• TEXTE EXTRAIT:
• • • • • • •

Lorsqu’il était enfant, Alain Pierre, fondateur du septet de jazz Les 5000 doigts du Docteur K et directeur musical de ce spectacle, avait dans sa chambre un tourne-disque et des disques. Il en aimait un particulièrement à cause de sa pochette et des titres énigmatiques des morceaux. Il s’agissait de Tableaux d’une exposition de Modest Moussorgsky. Aucune piste pour y trouver une histoire. Devenu adulte Alain Pierre l’a donc inventée en revisitant les titres de chaque tableau, en jouant la musique de Moussorgsky arrangée en jazz et en se laissant aller à son imagination pour créer des morceaux originaux.
Moussorgsky avait écrit cette œuvre après avoir été visiter l’exposition des tableaux d’un de ses amis, Viktor Hartmann, mort une année plus tôt. La plupart de ces tableaux ont disparu. Restent la musique où le réalisme côtoie le fantastique et les contes traditionnels, et les titres des tableaux qu’Alain Pierre a tissé pour en faire un conte musical.
Tout commence en 1917 quand un certain Modest Moussorgsky, pas le compositeur mais son petit-fils, gardien au Musée de Saint-Pétersbourg, se réveille après s’être endormi sur sa chaise et découvre que dix tableaux ont disparu. Craignant la colère de Lénine et l’exil en Sibérie, il se met en quête des tableaux dans un voyage qui le mènera des Tuileries au marché de Limoges, mais aussi dans un monde fantastique à la poursuite d’un petit gnome ou dans la cabane sur des pattes de poule de la sorcière Baba-Yaga. De Paris à New-York il lui faudra même résister à Méphistophélès et se mettre à peindre pour pouvoir regagner son musée et retrouver les tableaux au complet.

• • • • • • •

• DONNÉES RECUEILLIES:
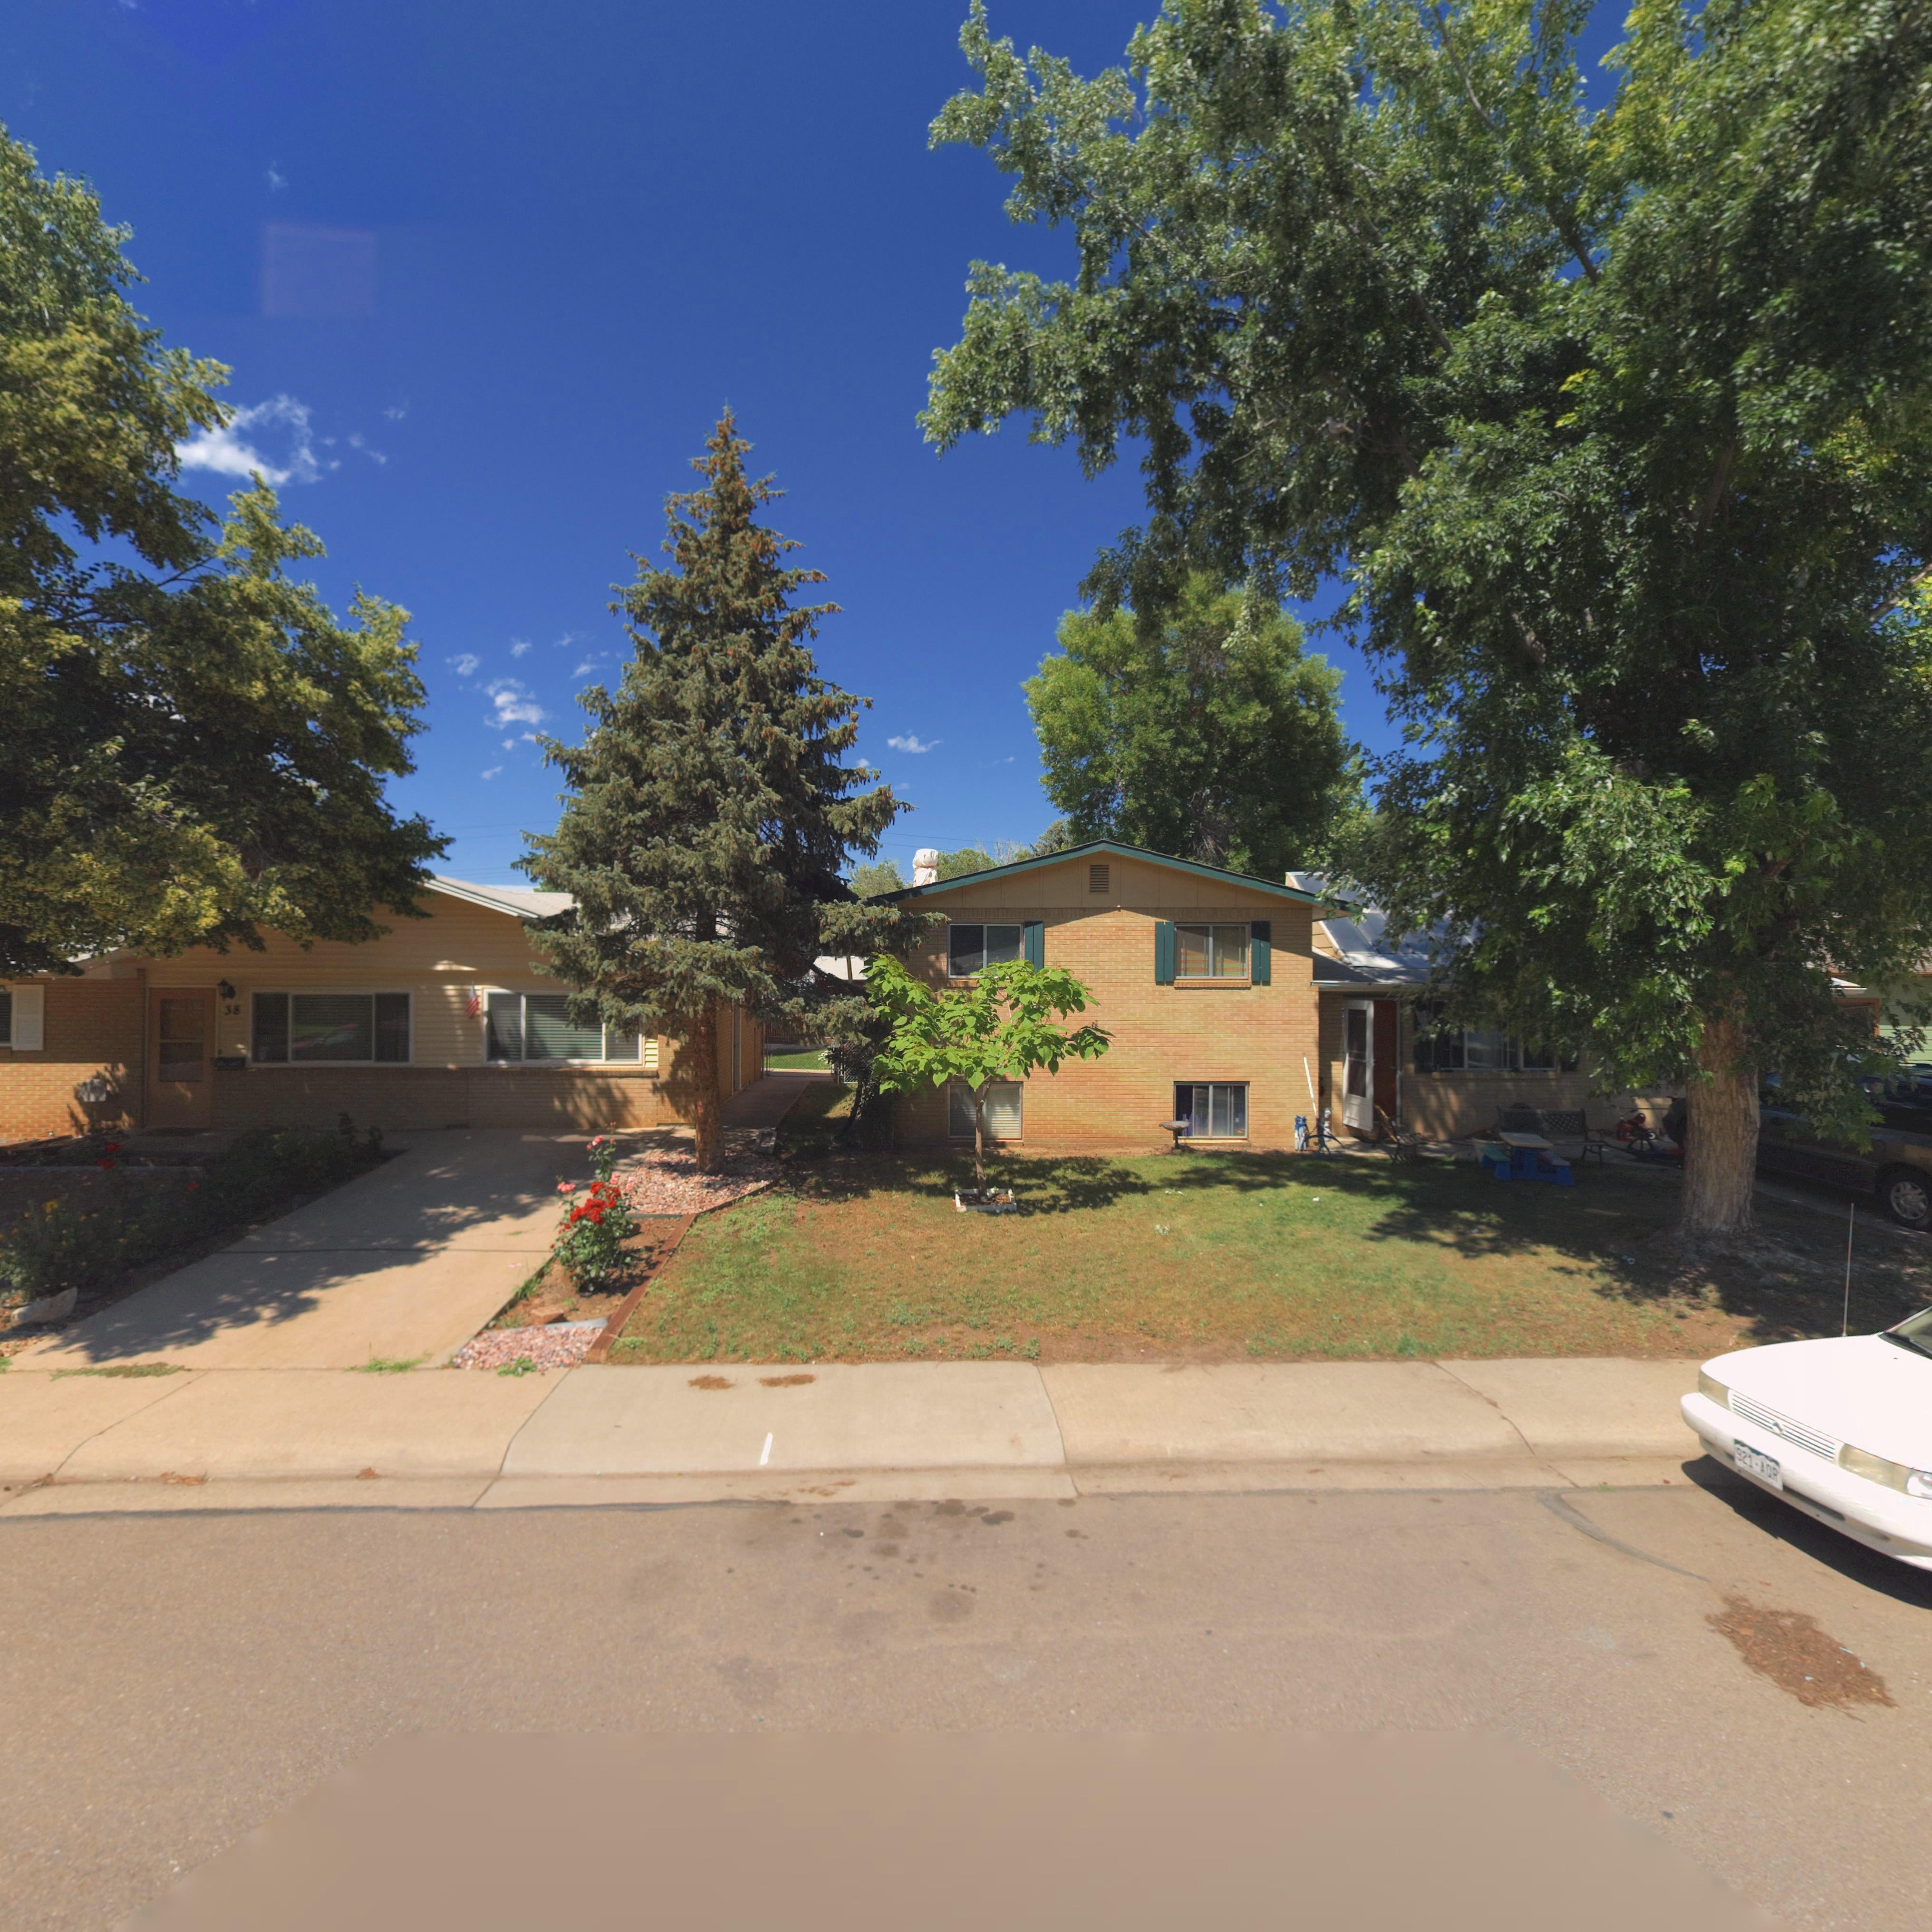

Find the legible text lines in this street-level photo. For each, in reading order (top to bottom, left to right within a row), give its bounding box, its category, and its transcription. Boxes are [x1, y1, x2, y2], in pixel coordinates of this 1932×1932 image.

[223, 1004, 240, 1016] StreetNumber: 38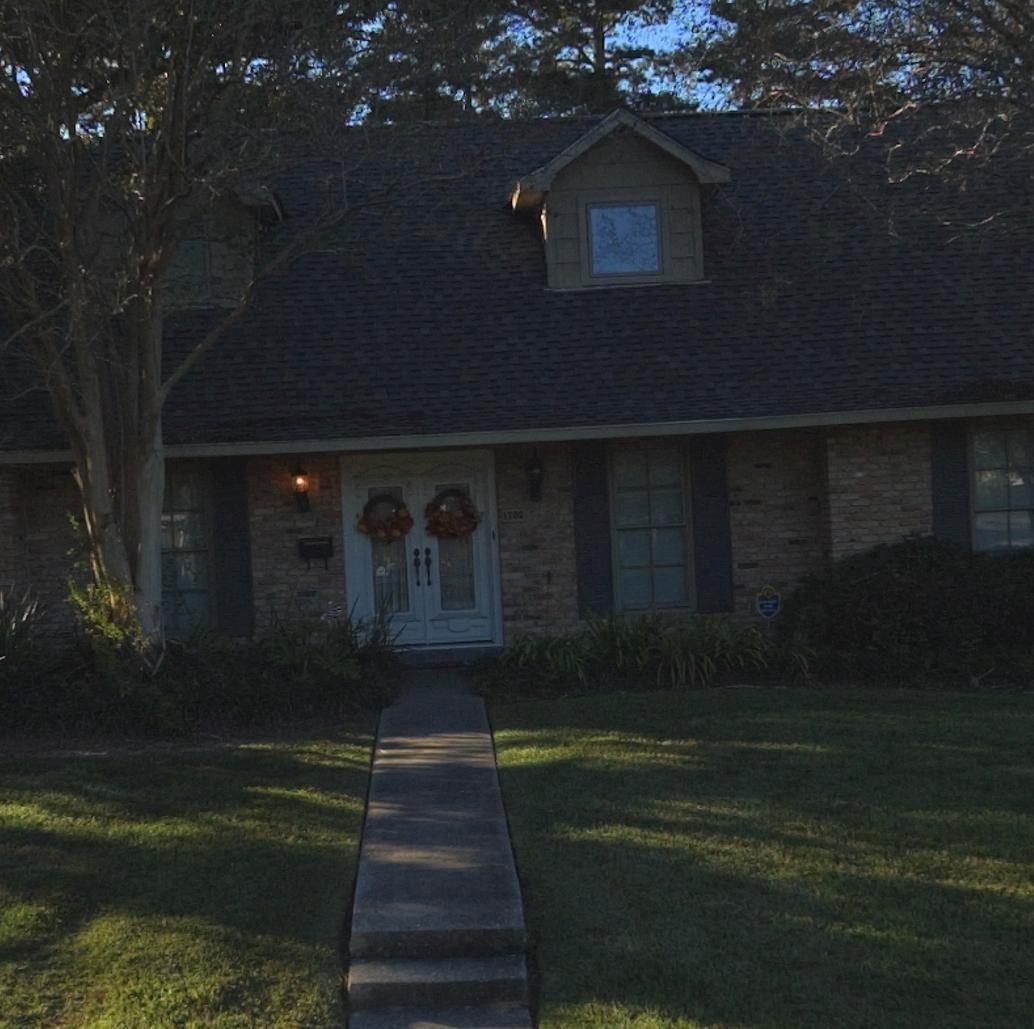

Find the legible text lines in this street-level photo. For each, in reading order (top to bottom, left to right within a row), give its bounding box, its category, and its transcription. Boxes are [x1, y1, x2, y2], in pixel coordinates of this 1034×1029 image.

[502, 509, 525, 521] StreetNumber: 1702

• • • • • • •

• CONSIGNES À SUIVRE:
A – Recopiez fidèlement, dans le texte sur le conte musical, le passage allant de « Moussorgsky avait écrit » à « un conte musical. ».
B – Relevez tous les noms de lieux géographiques mentionnés dans le texte sur le conte musical.

• RÉPONSES:
A –
Moussorgsky avait écrit cette œuvre après avoir été visiter l’exposition des tableaux d’un de ses amis, Viktor Hartmann, mort une année plus tôt. La plupart de ces tableaux ont disparu. Restent la musique où le réalisme côtoie le fantastique et les contes traditionnels, et les titres des tableaux qu’Alain Pierre a tissé pour en faire un conte musical.

B –
- Saint-Pétersbourg
- Sibérie
- Tuileries
- Limoges
- Paris
- New-York